* ĆWICZENIE *
Przepisz wiernie wszystkie poniższe dane, linijka po linijce. Obrazów nie umieszczaj w odpowiedzi.
=== PRZEKAZANY MATERIAŁ ===
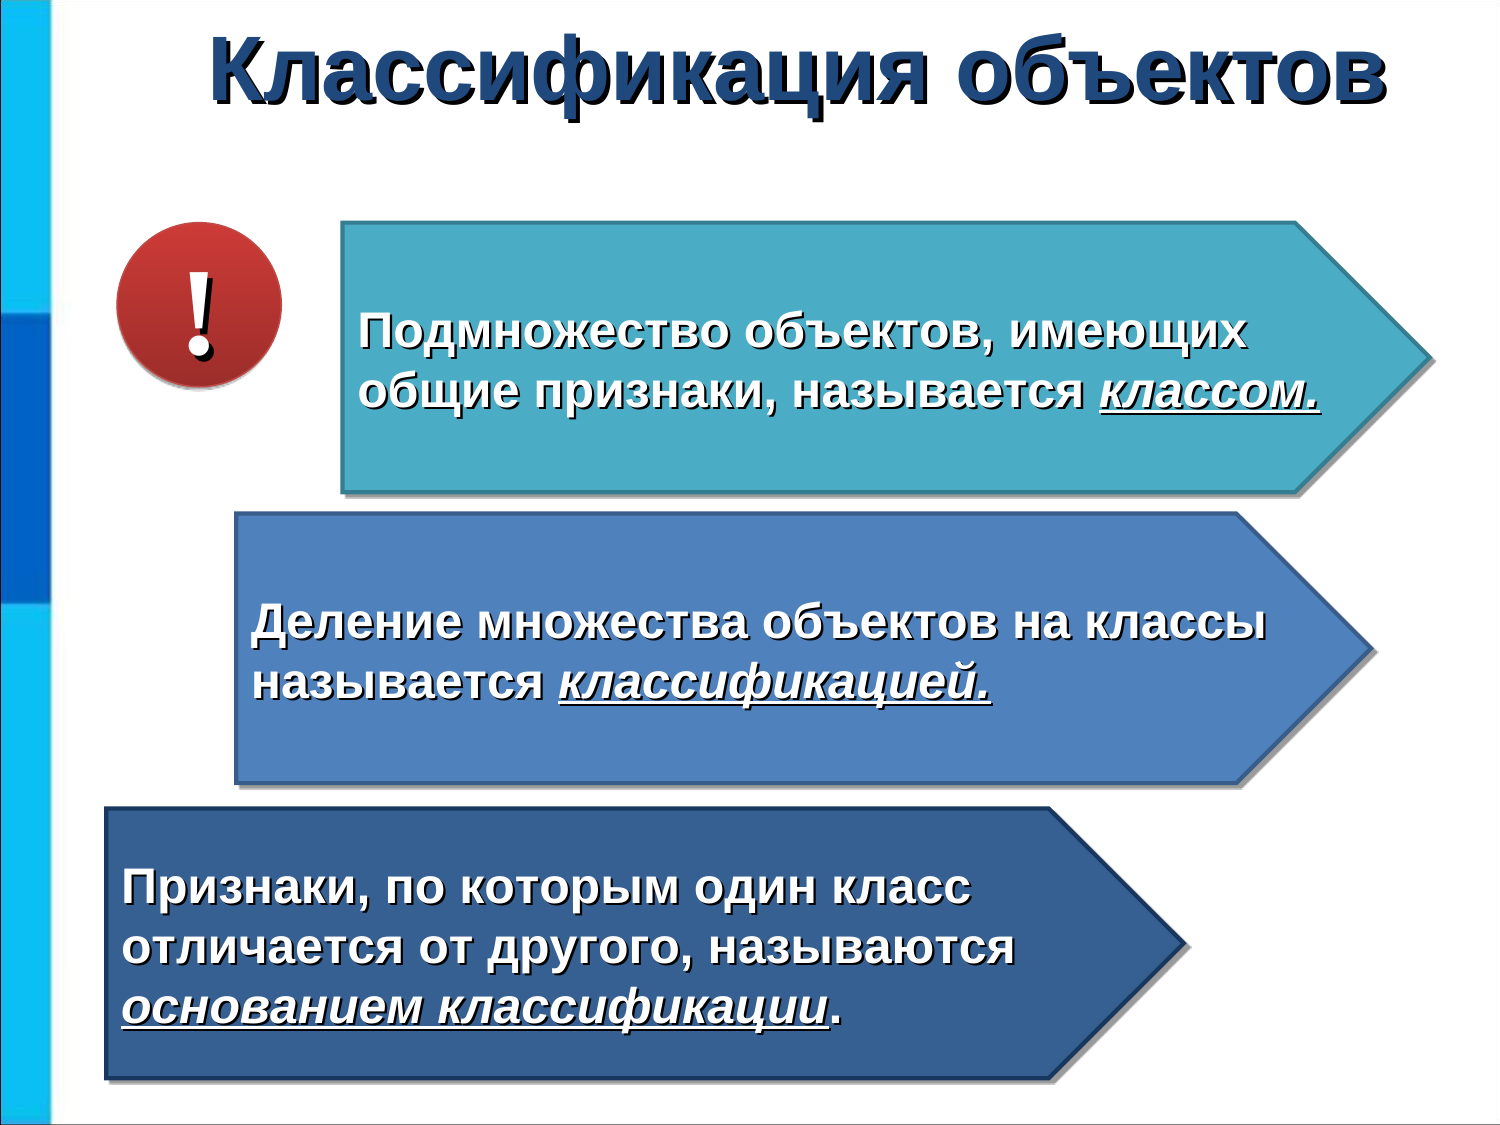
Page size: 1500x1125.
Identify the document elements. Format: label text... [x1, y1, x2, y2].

picture [0, 0, 1500, 1125]
text_box Подмножество объектов, имеющих общие признаки, называется классом. [342, 222, 1430, 493]
title Классификация объектов [171, 11, 1425, 116]
text_box ! [117, 222, 282, 387]
text_box Признаки, по которым один класс отличается от другого, называются основанием классификации. [106, 808, 1184, 1079]
text_box Деление множества объектов на классы называется классификацией. [236, 513, 1372, 784]
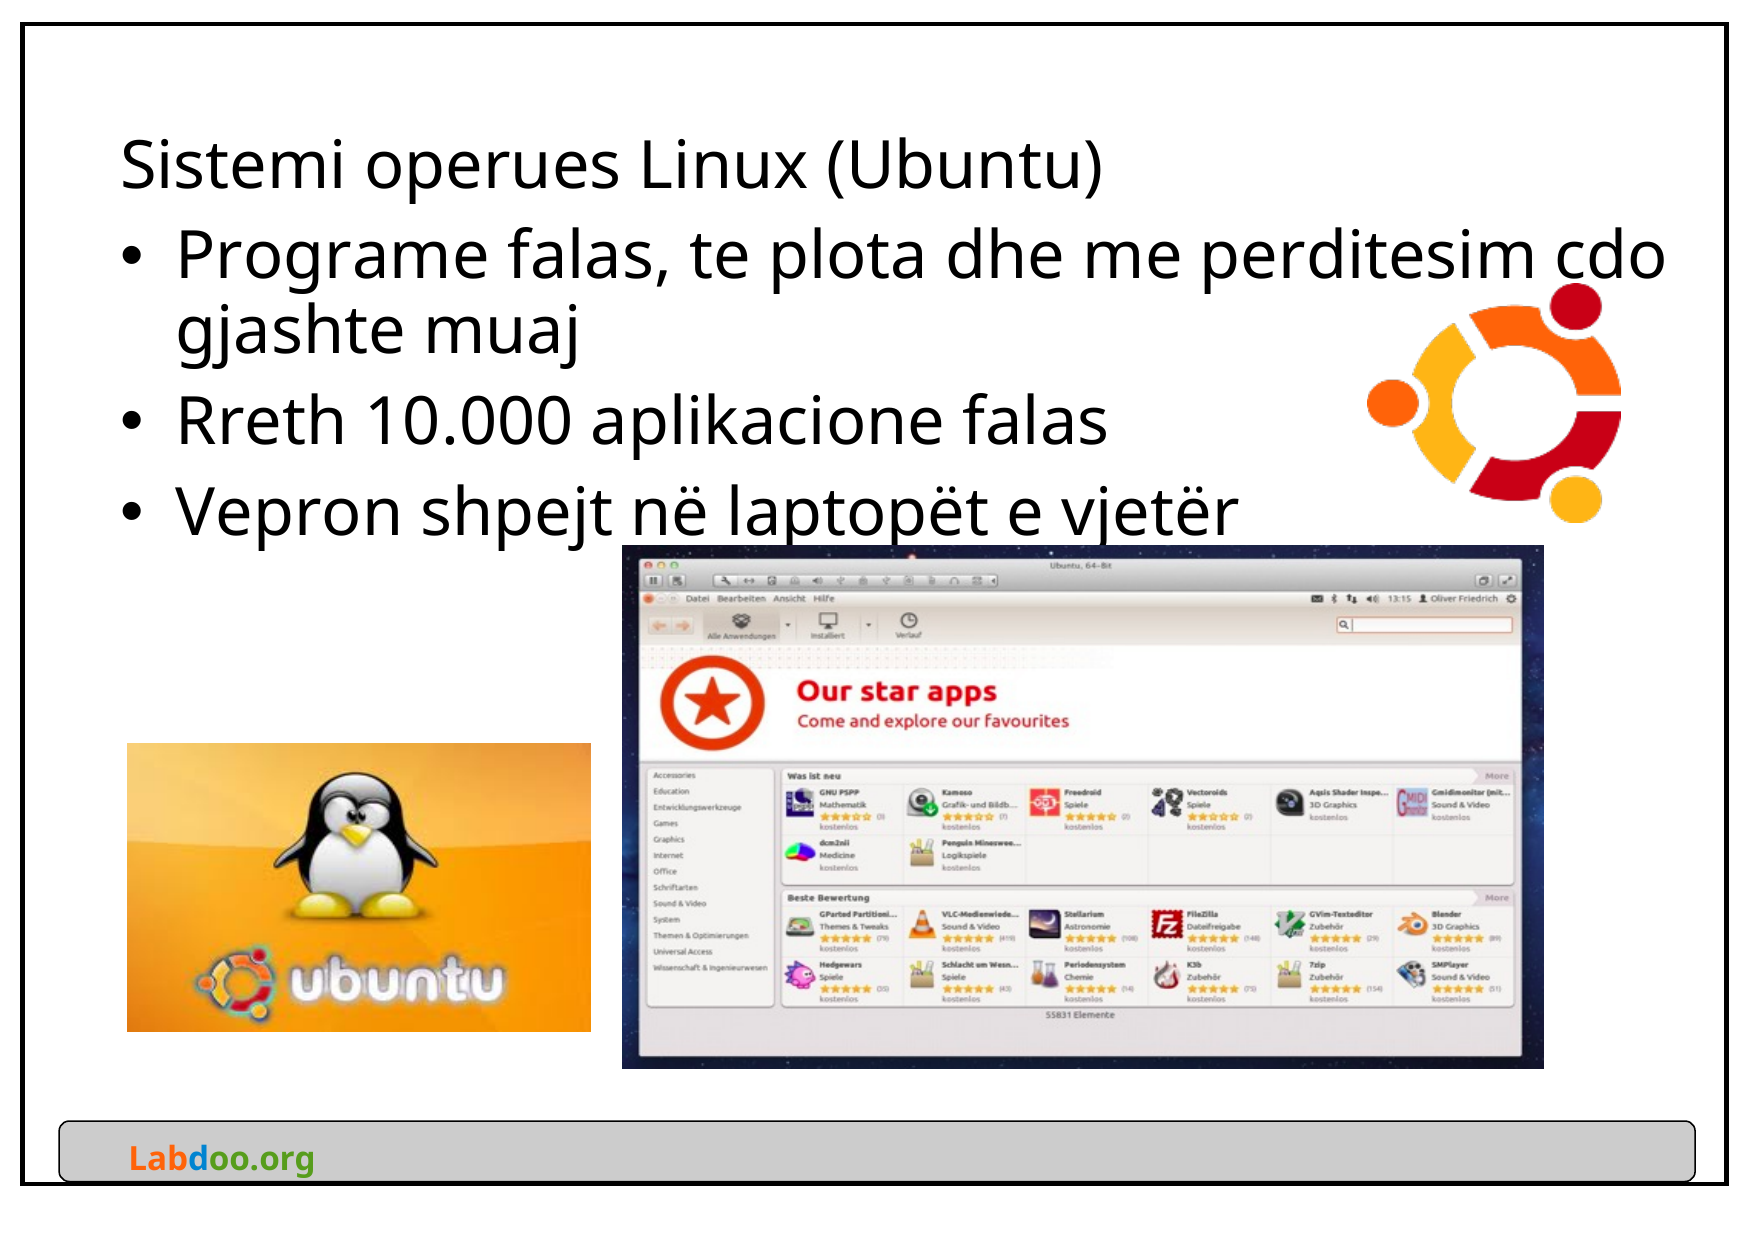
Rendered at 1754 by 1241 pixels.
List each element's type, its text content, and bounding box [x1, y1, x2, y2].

picture [622, 545, 1544, 1070]
text_box Sistemi operues Linux (Ubuntu) Programe falas, te plota dhe me perditesim cdo gjashte muaj Rreth 10.000 aplikacione falas Vepron shpejt në laptopët e vjetër [119, 123, 1736, 502]
picture [1367, 283, 1621, 523]
picture [127, 743, 591, 1032]
text_box Labdoo.org [113, 1115, 1191, 1194]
===
* ODPOWIEDŹ DO ĆWICZENIA *
Page size: 1500x1125.
Identify the document elements. Format: label text... [x1, y1, x2, y2].

picture [0, 0, 1500, 1125]
text_box Подмножество объектов, имеющих общие признаки, называется классом. [342, 222, 1430, 493]
title Классификация объектов [171, 11, 1425, 116]
text_box ! [117, 222, 282, 387]
text_box Признаки, по которым один класс отличается от другого, называются основанием классификации. [106, 808, 1184, 1079]
text_box Деление множества объектов на классы называется классификацией. [236, 513, 1372, 784]
Rendered at 1754 by 1241 pixels.
List each element's type, its text content, and bounding box [x1, y1, x2, y2].

picture [622, 545, 1544, 1070]
text_box Sistemi operues Linux (Ubuntu) Programe falas, te plota dhe me perditesim cdo gjashte muaj Rreth 10.000 aplikacione falas Vepron shpejt në laptopët e vjetër [119, 123, 1736, 502]
picture [1367, 283, 1621, 523]
picture [127, 743, 591, 1032]
text_box Labdoo.org [113, 1115, 1191, 1194]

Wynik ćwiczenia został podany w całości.